Ashlee Liddell said...

What would that look like Ber? Perhaps what God intended for our lives....
But it makes me wonder if Jesus had boundaries? Did He have personal space?

I agree Tmproff...I think we do all want to love, but sometimes get thrown off track when it gets hard. When we try to love those we don't know or who we don't like all that much (like ber mentioned) and then we just lose our focus perhaps.....

Tmproff said...

I have never seen more healing than that I've experienced within a small group of friends.

I'll go out on a limb and say that the healing properties of a Bible Study / Singles group / Home Group is more important to me than the study of scripture.

It's not that difficult to recognize hurts within the people we care about. We can start there....where it's easier to act. After a little practice it might be easier to tackle unconditional love to those we aren't close to.

Amber said...

Oh, I know God intended for us to love those we don't want to. And I have no idea what that would look like, but I suspect it would be the closest thing to heaven this side of it. That is an interesting question, though - did Jesus need space? It's a very human need, and I don't think that it is sinful, although I'm sure it can be acted upon sinfully. I would guess, though, that if we are truly an empty vessel and God is working through us, a need for personal space would disappear.

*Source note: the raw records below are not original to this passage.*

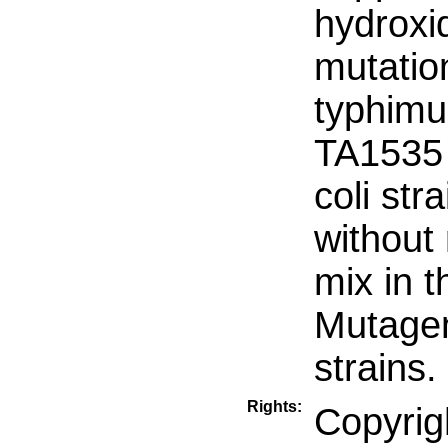
hydroxid
mutatio
typhimu
TA1535 
coli st
without
mix in 
Mutageni
strains.
Rights:
Copyr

And tmproff, I completely agree with you about small groups (or whatever you want to call them). I love the idea of community that Donald Miller talks about/lives in Blue Like Jazz. The beautiful thing about small groups to me is the love and respect members of the group have for each other, but also that it is completely grounded in Scripture. I honestly look forward to Friday nights all week (when our small group meets) because I don't think there is anything better than a group of people who love each other getting together to talk about anything and everything and have awesome, in-depth discussions about God's Word and what we should be doing with it.

Ashlee Liddell said...

I will jump on that bandwagon and agree with tmproff and ber about small groups....Don't you think Jesus would agree? The twelve disciple thing and all.... how often does Scripture talk about them going to the synagogue versus how often we read of them being together...that would be an interesting study.